Jongerius presents the following scenario in which an attacker might use the dialog boxes to trick users into running unsafe applets:
“Imagine a hacker taking a real signed Java application for remote desktop control / assistance, and placing it on a gaming site, renaming it ‘Chess’. An unsuspecting end user would get a security popup from Java asking if they want to run ‘Chess’, and because they do, answer yes — but behind the scenes, the end user’s computer is now under the remote control of a hacker (and maybe to throw off suspicion, implemented a basic ‘Chess’ in HTML5 so it looks like that applet worked) — all because Oracle allowed the ‘Name’ in security dialogs to be forged to something innocent and incorrect.”
Oracle has not responded to requests for comment. But Jongerius is hardly the only software expert crying foul about the company’s security prompts. Will Dormann, writing for theCarnegie Mellon University’s Software Engineering Institute, actually warns Java developers against adopting a key tenet of Oracle’s new security guidelines.
Oracle recommends that all Java applets be cryptographically signed regardless of the privileges required by the program. Unsigned Java applets will run within a web page with a scary red warning that, “Running this application may be a security risk.” One of Java’s most-touted features is a “sandbox” security mechanism that is supposed to prevent certain functions when the applet is sent as part of a Web page. But according to both Jongerius and Dormann, Oracle made the default behavior for signed code to be full access to the computer (essentially, negating the usefulness of the sandbox).

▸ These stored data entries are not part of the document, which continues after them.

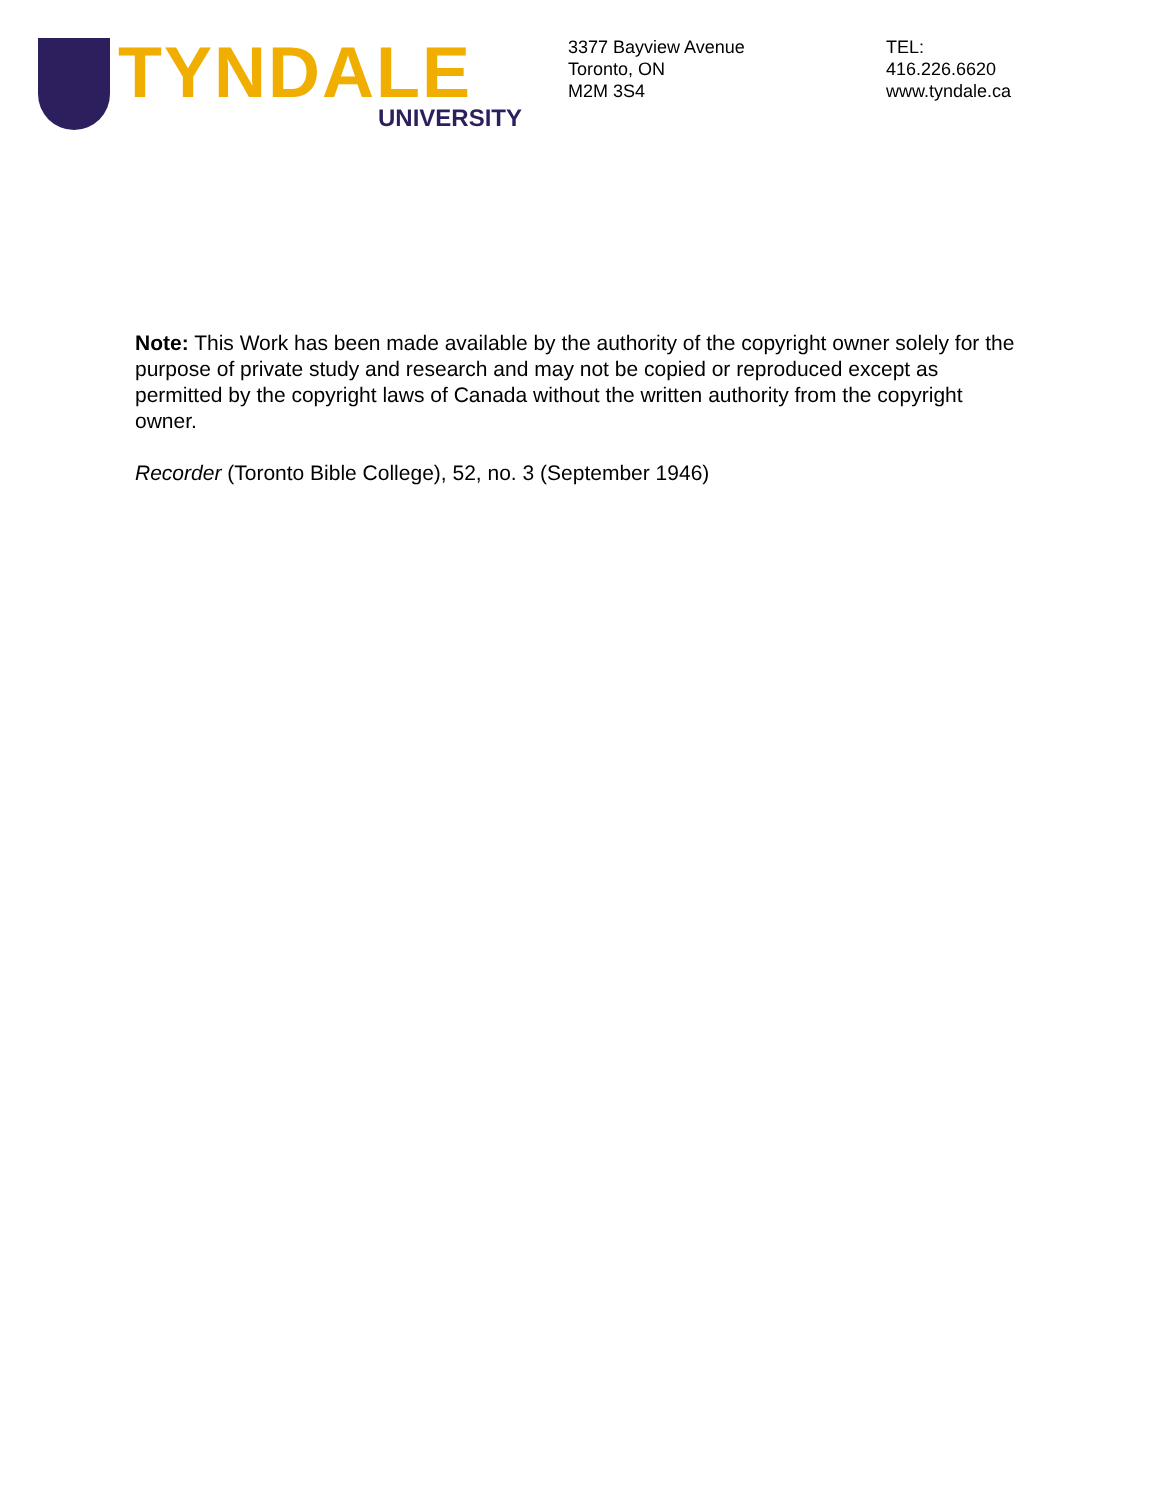TYNDALE UNIVERSITY
3377 Bayview Avenue
Toronto, ON
M2M 3S4
TEL:
416.226.6620
www.tyndale.ca
Note: This Work has been made available by the authority of the copyright owner solely for the purpose of private study and research and may not be copied or reproduced except as permitted by the copyright laws of Canada without the written authority from the copyright owner.
Recorder (Toronto Bible College), 52, no. 3 (September 1946)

“What about Oracle’s vision of a Java future where every Java applet is signed?,” asks Dormann, a longtime security research with the Department of Homeland Security’s US Computer Emergency Readiness Team (US-CERT). “What this vision means is that every Java applet, which would be signed, would also now be in a state where it could be repurposed because it is now no longer restricted by the sandbox. A poorly designed sandboxed Java applet can’t do much of anything.  However, a poorly designed signed Java applet can do pretty much anything that native code can.”